Academics' independence of mind, natural cynicism and principled stubbornness may be prized in lecture halls and on conference podiums, but they are giving university personnel managers a headache.
In a move that some might compare with trying to learn how to herd cats, the Universities Personnel Association this week tried to grapple with the question of how to manage academics - or, more specifically, how to get them to trust and respect their manager colleagues, at its annual conference in Glasgow "Academics are trained to question everything," Rob McCreath, an employment adviser to the sector, told The Times Higher ahead of his workshop on whether trust can exist in an academic environment. "This tradition of academic freedom can make it difficult for academics to co-operate with management. They don't like being told what to do."
He appeared to have resigned himself to these difficulties before his workshop had started. Titled "Trust (or was that trussed?) at Work", its publicity blurb asked: "Can trust possibly survive in an academic environment? Can it (or) should it be created or nurtured, or, if all else fails, faked?
"How does the concept of trust fit with human resource practice in today's higher education institutions? It is not anticipated that this bit will take up much time."

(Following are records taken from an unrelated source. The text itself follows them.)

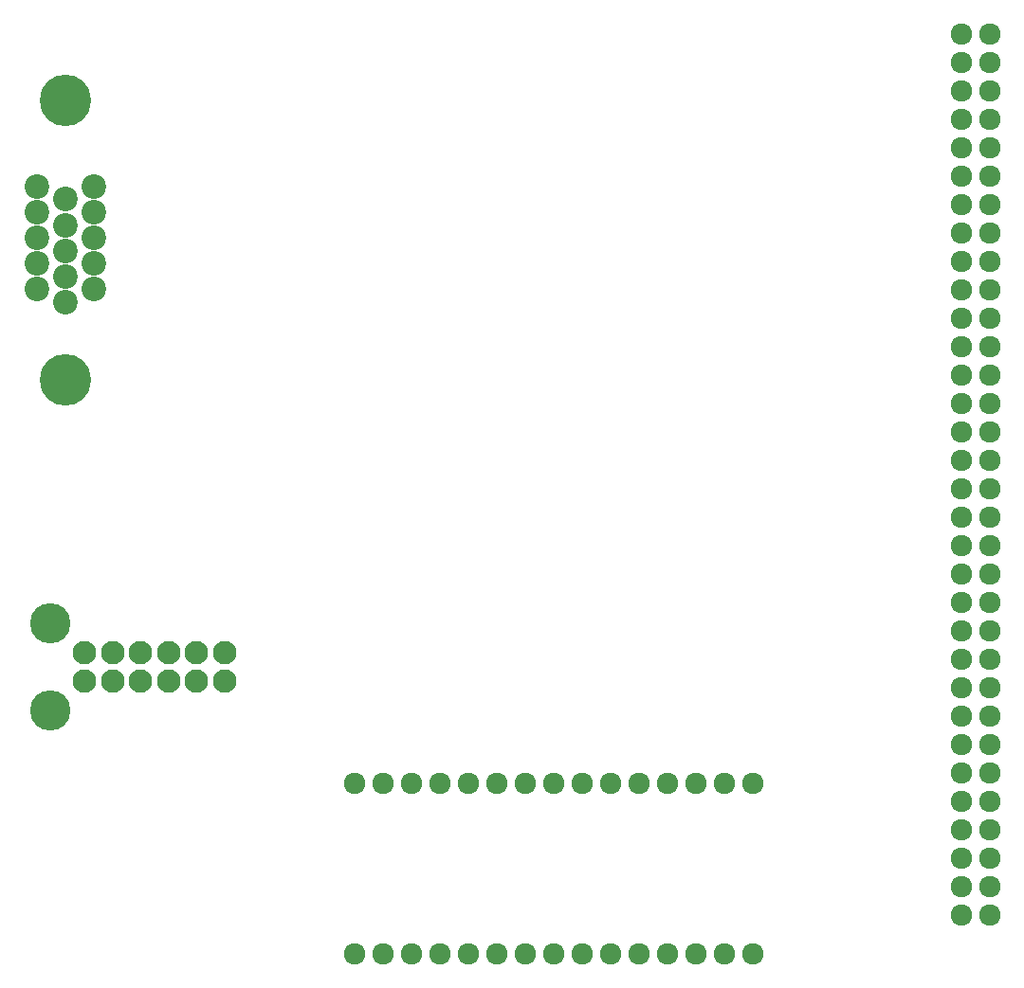
<source format=gbr>
G04 #@! TF.FileFunction,Soldermask,Bot*
%FSLAX46Y46*%
G04 Gerber Fmt 4.6, Leading zero omitted, Abs format (unit mm)*
G04 Created by KiCad (PCBNEW 4.0.7-e2-6376~61~ubuntu18.04.1) date Sat Nov  7 22:51:52 2020*
%MOMM*%
%LPD*%
G01*
G04 APERTURE LIST*
%ADD10C,0.100000*%
%ADD11C,2.100000*%
%ADD12C,3.600000*%
%ADD13C,1.924000*%
%ADD14C,2.200000*%
%ADD15C,4.600000*%
G04 APERTURE END LIST*
D10*
D11*
X141790000Y-122470000D03*
X139290000Y-122470000D03*
X144290000Y-122470000D03*
X144290000Y-124970000D03*
X141790000Y-124970000D03*
X146790000Y-124970000D03*
X146790000Y-122470000D03*
X139290000Y-124970000D03*
X136790000Y-124970000D03*
X134290000Y-124970000D03*
X134290000Y-122470000D03*
X136790000Y-122470000D03*
D12*
X131240000Y-119820000D03*
X131240000Y-127620000D03*
D13*
X212547200Y-67183000D03*
X212547200Y-69723000D03*
X212547200Y-72263000D03*
X212547200Y-74803000D03*
X212547200Y-77343000D03*
X212547200Y-79883000D03*
X212547200Y-82423000D03*
X212547200Y-84963000D03*
X212547200Y-87503000D03*
X212547200Y-90043000D03*
X212547200Y-92583000D03*
X212547200Y-95123000D03*
X212547200Y-97663000D03*
X212547200Y-100203000D03*
X212547200Y-102743000D03*
X212547200Y-105283000D03*
X212547200Y-107823000D03*
X212547200Y-110363000D03*
X212547200Y-112903000D03*
X212547200Y-115443000D03*
X212547200Y-117983000D03*
X212547200Y-120523000D03*
X212547200Y-123063000D03*
X212547200Y-125603000D03*
X212547200Y-128143000D03*
X212547200Y-130683000D03*
X212547200Y-133223000D03*
X212547200Y-135763000D03*
X212547200Y-138303000D03*
X212547200Y-140843000D03*
X212547200Y-143383000D03*
X212547200Y-145923000D03*
X215087200Y-67183000D03*
X215087200Y-69723000D03*
X215087200Y-72263000D03*
X215087200Y-74803000D03*
X215087200Y-77343000D03*
X215087200Y-79883000D03*
X215087200Y-82423000D03*
X215087200Y-84963000D03*
X215087200Y-87503000D03*
X215087200Y-90043000D03*
X215087200Y-92583000D03*
X215087200Y-95123000D03*
X215087200Y-97663000D03*
X215087200Y-100203000D03*
X215087200Y-102743000D03*
X215087200Y-105283000D03*
X215087200Y-107823000D03*
X215087200Y-110363000D03*
X215087200Y-112903000D03*
X215087200Y-115443000D03*
X215087200Y-117983000D03*
X215087200Y-120523000D03*
X215087200Y-123063000D03*
X215087200Y-125603000D03*
X215087200Y-128143000D03*
X215087200Y-130683000D03*
X215087200Y-133223000D03*
X215087200Y-135763000D03*
X215087200Y-138303000D03*
X215087200Y-140843000D03*
X215087200Y-143383000D03*
X215087200Y-145923000D03*
X193967100Y-134112000D03*
X191427100Y-134112000D03*
X188887100Y-134112000D03*
X186347100Y-134112000D03*
X183807100Y-134112000D03*
X181267100Y-134112000D03*
X178727100Y-134112000D03*
X176187100Y-134112000D03*
X173647100Y-134112000D03*
X171107100Y-134112000D03*
X168567100Y-134112000D03*
X166027100Y-134112000D03*
X163487100Y-134112000D03*
X160947100Y-134112000D03*
X158407100Y-134112000D03*
X158407100Y-149352000D03*
X160947100Y-149352000D03*
X163487100Y-149352000D03*
X166027100Y-149352000D03*
X168567100Y-149352000D03*
X171107100Y-149352000D03*
X173647100Y-149352000D03*
X176187100Y-149352000D03*
X178727100Y-149352000D03*
X181267100Y-149352000D03*
X183807100Y-149352000D03*
X186347100Y-149352000D03*
X188887100Y-149352000D03*
X191427100Y-149352000D03*
X193967100Y-149352000D03*
D14*
X135090000Y-85356000D03*
X130010000Y-85356000D03*
X130010000Y-87647080D03*
X130010000Y-89938160D03*
X130010000Y-83064920D03*
X130010000Y-80773840D03*
X132550000Y-81927000D03*
X132550000Y-84218080D03*
X132550000Y-86509160D03*
X132550000Y-88800240D03*
X132550000Y-91091320D03*
X135090000Y-83064920D03*
X135090000Y-80773840D03*
X135090000Y-87647080D03*
X135090000Y-89938160D03*
D15*
X132550000Y-98101720D03*
X132550000Y-73118280D03*
M02*

</source>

Mr McCreath, who works at Archon Solicitors, said that the pressure academics faced from a lack of resources and an excess of targets did not help.
"Academic work is not like operating a sausage machine, yet academics are still expected to produce the sausages."
But he added that trust could be enhanced by establishing shared aims, encouraging dialogue between academics and managers, and by communicating face to face, rather than by e-mail.
Peter Deer, chairman of UPA and director of personnel services at Cambridge University, described a "natural tension" between academics and administrators.
"A lot of academics aren't attuned to management," he said. "There's a reluctance from some academics to engage with institutions."
Roger Kline, head of universities for lecturers' union Natfhe, told The Times Higher : "The issue of trust in academic institutions is about how best to manage professional people." He added that "respect and trust were at least as important as pay" for many academic staff.
"If there's no relationship of trust, you're not going to get the best out of people," Mr Kline said.